## Task statement
The lines from the top of the material below through the line containing "absolute; left: 24px;" are to be printed exactly, with pictures omitted.

## Provided records
============================================================
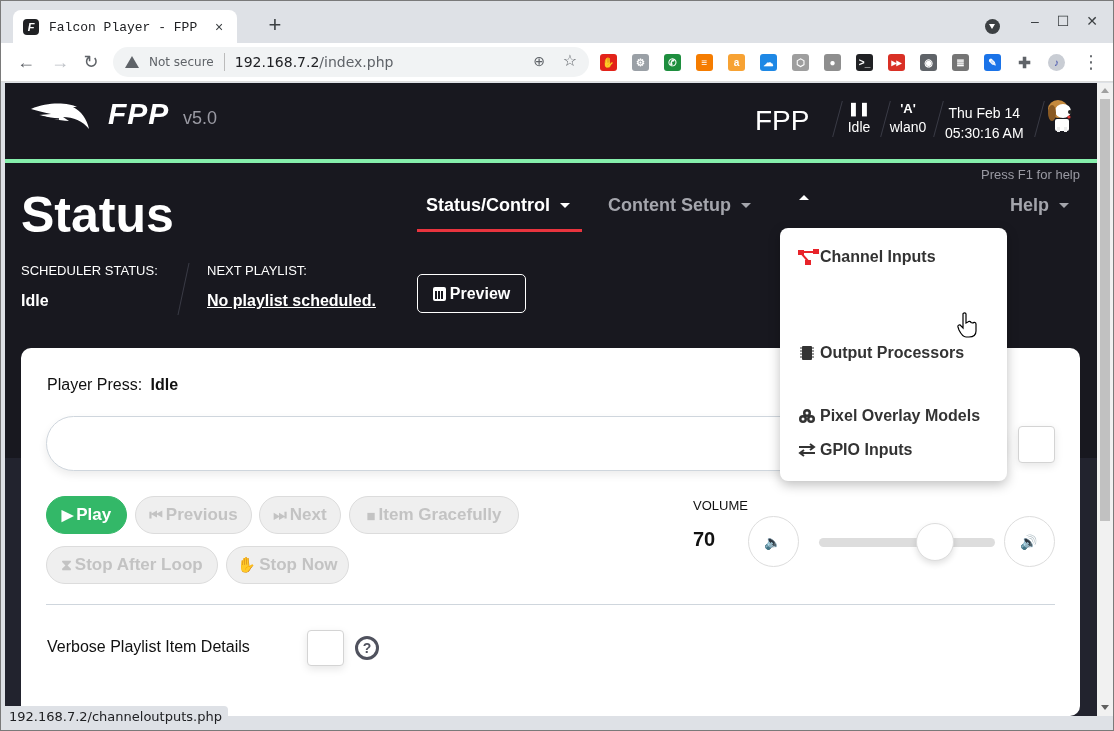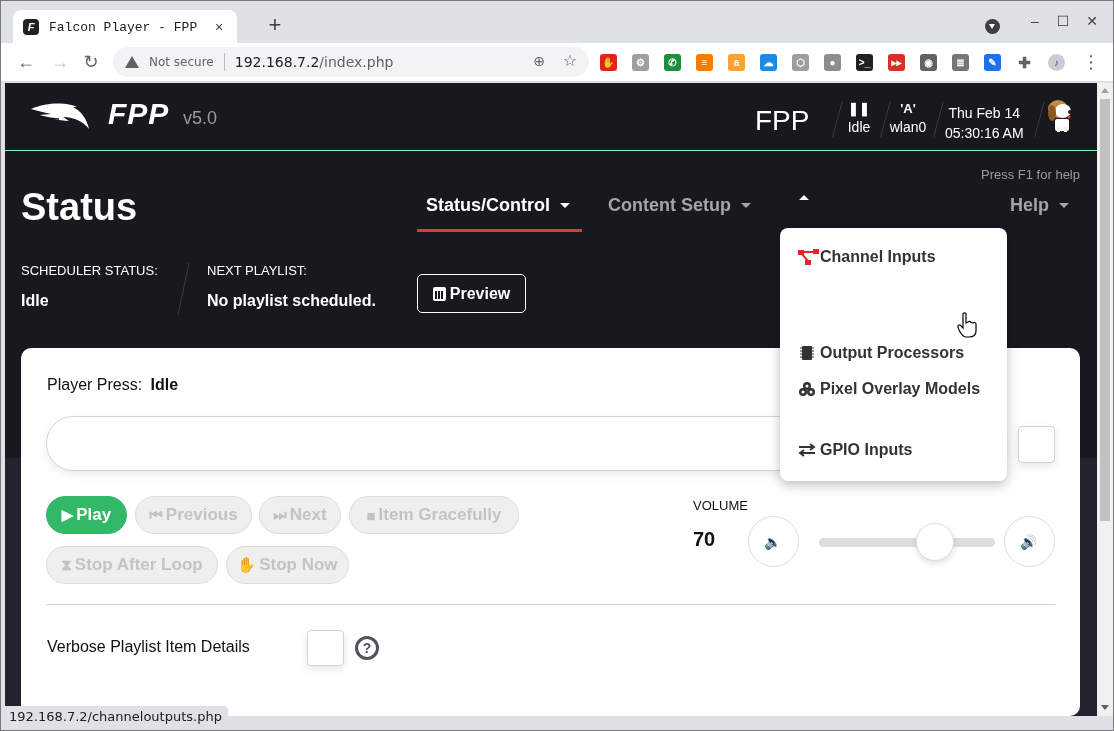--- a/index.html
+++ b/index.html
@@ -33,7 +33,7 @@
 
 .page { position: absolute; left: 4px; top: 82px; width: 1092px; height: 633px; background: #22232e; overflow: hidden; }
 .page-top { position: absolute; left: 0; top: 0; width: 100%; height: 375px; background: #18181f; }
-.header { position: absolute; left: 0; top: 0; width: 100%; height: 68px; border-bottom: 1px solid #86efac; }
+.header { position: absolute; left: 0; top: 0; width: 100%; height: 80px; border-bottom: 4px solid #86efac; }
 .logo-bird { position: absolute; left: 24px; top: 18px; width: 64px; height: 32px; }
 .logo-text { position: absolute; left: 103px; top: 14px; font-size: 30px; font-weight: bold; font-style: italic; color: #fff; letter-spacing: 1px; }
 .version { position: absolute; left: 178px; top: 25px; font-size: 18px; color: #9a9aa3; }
============================================================
## Task result
--- a/index.html
+++ b/index.html
@@ -33,7 +33,7 @@
 
 .page { position: absolute; left: 4px; top: 82px; width: 1092px; height: 633px; background: #22232e; overflow: hidden; }
 .page-top { position: absolute; left: 0; top: 0; width: 100%; height: 375px; background: #18181f; }
-.header { position: absolute; left: 0; top: 0; width: 100%; height: 68px; border-bottom: 1px solid #86efac; }
+.header { position: absolute; left: 0; top: 0; width: 100%; height: 80px; border-bottom: 4px solid #86efac; }
 .logo-bird { position: absolute; left: 24px; top: 18px; width: 64px; height: 32px; }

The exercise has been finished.